To what extent is the shame of plagiarism based on values other than economic values?
Read this account of the emergence of interest in plagiarism in the Western European tradition:
“I will begin by drawing a parallel between the historical process of land enclosure that occurred in England from the fifteenth to the nineteenth centuries [and] the development and spread of print and suggest thereby that both expressed new concepts of economics and of the self. Correlate developments in private land ownership, copyright, and the rise of the author, along with the concept of plagiarism, reveal that commodification (the idea that everything can be sold on an open market) is the ideology that unites all these apparently disparate developments, and affects the way we conceptualize what we do in our classrooms, what we expect from our students, and what they produce in response to our expectations.” (p.4)

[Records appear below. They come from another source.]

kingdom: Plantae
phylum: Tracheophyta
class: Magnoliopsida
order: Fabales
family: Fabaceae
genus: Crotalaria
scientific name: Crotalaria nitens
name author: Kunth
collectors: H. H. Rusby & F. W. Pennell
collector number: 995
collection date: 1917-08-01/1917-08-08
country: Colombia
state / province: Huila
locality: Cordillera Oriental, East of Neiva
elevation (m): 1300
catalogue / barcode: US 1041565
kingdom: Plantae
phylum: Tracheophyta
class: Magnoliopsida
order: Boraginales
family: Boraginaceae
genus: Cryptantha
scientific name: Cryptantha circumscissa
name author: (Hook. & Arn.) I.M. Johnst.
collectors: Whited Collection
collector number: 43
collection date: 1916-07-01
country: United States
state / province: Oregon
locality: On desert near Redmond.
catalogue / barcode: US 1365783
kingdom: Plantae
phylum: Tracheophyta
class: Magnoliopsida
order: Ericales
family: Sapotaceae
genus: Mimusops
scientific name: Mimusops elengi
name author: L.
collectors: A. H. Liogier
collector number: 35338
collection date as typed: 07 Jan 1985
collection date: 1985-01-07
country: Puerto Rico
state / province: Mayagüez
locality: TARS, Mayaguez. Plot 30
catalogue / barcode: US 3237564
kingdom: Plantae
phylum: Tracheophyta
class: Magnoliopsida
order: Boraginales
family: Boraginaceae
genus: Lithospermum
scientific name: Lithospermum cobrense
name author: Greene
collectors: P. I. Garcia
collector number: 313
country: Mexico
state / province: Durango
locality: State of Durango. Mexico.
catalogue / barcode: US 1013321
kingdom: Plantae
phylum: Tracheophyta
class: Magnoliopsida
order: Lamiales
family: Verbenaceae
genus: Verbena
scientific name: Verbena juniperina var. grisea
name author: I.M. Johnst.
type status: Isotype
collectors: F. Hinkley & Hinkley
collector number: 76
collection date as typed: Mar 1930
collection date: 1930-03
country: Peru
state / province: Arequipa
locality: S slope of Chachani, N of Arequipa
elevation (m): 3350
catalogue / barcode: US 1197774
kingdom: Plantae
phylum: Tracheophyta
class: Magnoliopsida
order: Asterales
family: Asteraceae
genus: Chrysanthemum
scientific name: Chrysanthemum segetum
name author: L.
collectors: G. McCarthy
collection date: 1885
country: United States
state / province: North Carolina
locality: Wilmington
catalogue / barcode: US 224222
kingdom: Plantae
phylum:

Scurrah., W.L. (2001, March). Plagiarism, enclosure, and the commons of the mind. Paper presented at the Conference on College Composition and Communication, Denver, Colorado. Retrieved November 20, 2007 from http://www.eric.ed.gov/ERICWebPortal/custom/portlets/recordDetails/detailmini.jsp?_nfpb=true&_&ERICExtSearch_SearchValue_0=ED451570&ERICExtSearch_SearchType_0=no&accno=ED451570* |
Focus questions
- Could your own values about originality and plagiarism be summed up as economic values? Why or why not?
- What other aspects of the history of plagiarism might bear consideration?
- How might you use this analysis of plagiarism’s foundations to improve student or staff attitudes and behaviours?
* Used with the author's permission.